There is no science without fancy and no art without facts. (Vladimir Nabokov, from Appel, 1967:141)

What happens to us as human beings when we face the immense vastness and uncontrollable chaos of nature? In his The Critique of JudgementKant (1790) wrote,

The mind feels itself set in motion in representation of the sublime in nature; whereas in the aesthetic judgement upon what is beautiful therein it is in restful contemplation. This movement may (especially in its beginnings) be compared to a vibration, i.e., with a rapidly alternating repulsion and attraction produced by one and the same object. (Kant, 1790: Section 27).

Since the beginning of human communication – first with drawing and speech, then followed much later by written language – humankind has tried to understand and represent the world and its role in it (Botha & Knight, 2009). A concern with the nature of reality has been a central question that has compelled every culture to invent stories explaining the origins, structure, and eventual fate of the universe. These include oral histories and scriptures that describe the labors of a single omnipotent god or a pantheon of deities or the powers of ineffable forces in shaping the fabric of existence. Some traditions hold that nothing is real and everything is in constant flux through infinite space and time, while others envision a giant serpent floating in nothingness, swallowing its own tail to encircle the heavens and the world supported on the back of a giant creature, such as an elephant or turtle (Aveni, 1994; Barber & Barber, 2004). This quest for understanding continues unabated, as scientists hunt for elusive subatomic particles they hypothesize will tell them whether the universe will expand forever or continually cycle between expansion and contraction. There is even hope that science may be on the verge of bringing together the four principal forces (gravity, electromagnetism, the nuclear strong force, and the nuclear weak force) into a Grand Unified Theory that will reveal a more sublime level of causality (Gleiser, 1997).

The largest questions often lure the sharpest minds into the narrowest corridors. Faced with the ostensible starkness of simply being, some thinkers turn to the godly in search of a more remote explanation for why things are as they are. Confronted with the transience of their lives set within the context of an apparently indeterminate cosmos, they opt to invoke some model of a continued sentient existence as solace against the prospect of oblivion (Polyani, 1946). Others reject any arguments for a higher order of meaning or directed intent, pointing instead to pure chance as the prime driver. Challenged by evidence suggesting an overarching rational structure that governs even chaos (Gleick, 1987), these minds plumb ever deeper into reductive compartmentalization of the highly integrated system that comprises physical nature.

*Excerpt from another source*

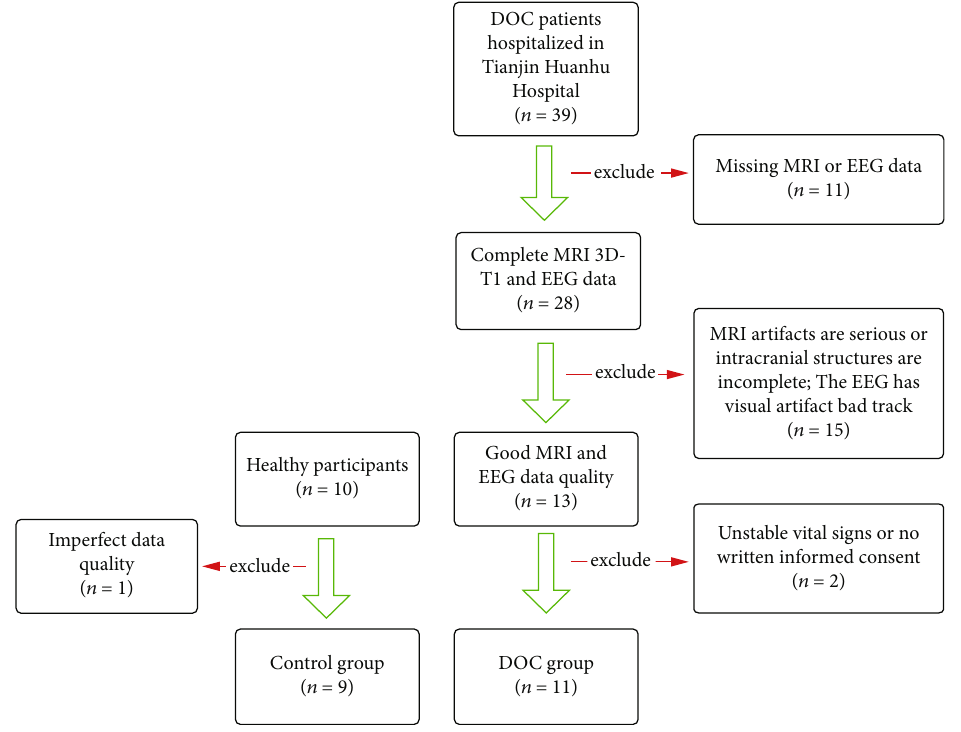
Figure 1: The CONSORT diagram. Table 1: Clinical data of participants in the DOC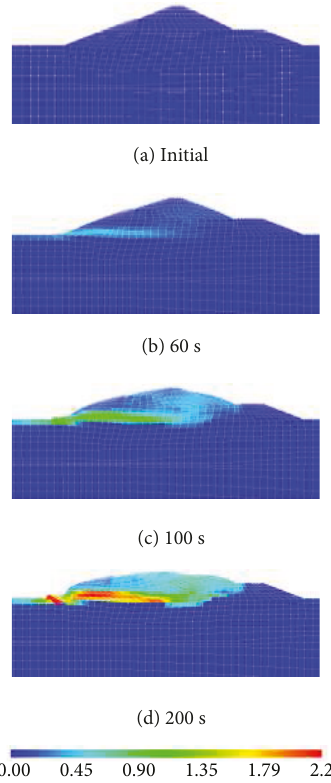
Figure 25: Distribution of skeleton stress decreasing ratio (ESDR).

Despite the widely held perception that the science and spirituality are in opposition, scientific and metaphysical perspectives have integrated well throughout history. The ancient Egyptians directed their advanced architectural, medical and metallurgic technologies to theistic ends. Logic and mathematics flourished under Hinduism and Buddhism. Muslim hakeems (polymath scholars) contributed to many fields of both religious and secular learning during the Islamic Golden Age (circa 750 – 1258 CE), and 19th Century Christian communities welcomed scientists who claimed that they were not concerned with discovering and explaining the ultimate nature of reality (Habgood, 1964; Margenau & Varghese, 1991; Turner 1997). Given that science is deeply rooted in philosophy, it is ironic that the quarter between science and the spiritual continues to be widely perceived largely as an empty void, traversed here and there by lonely explorers navigating well outside the norms of either tradition.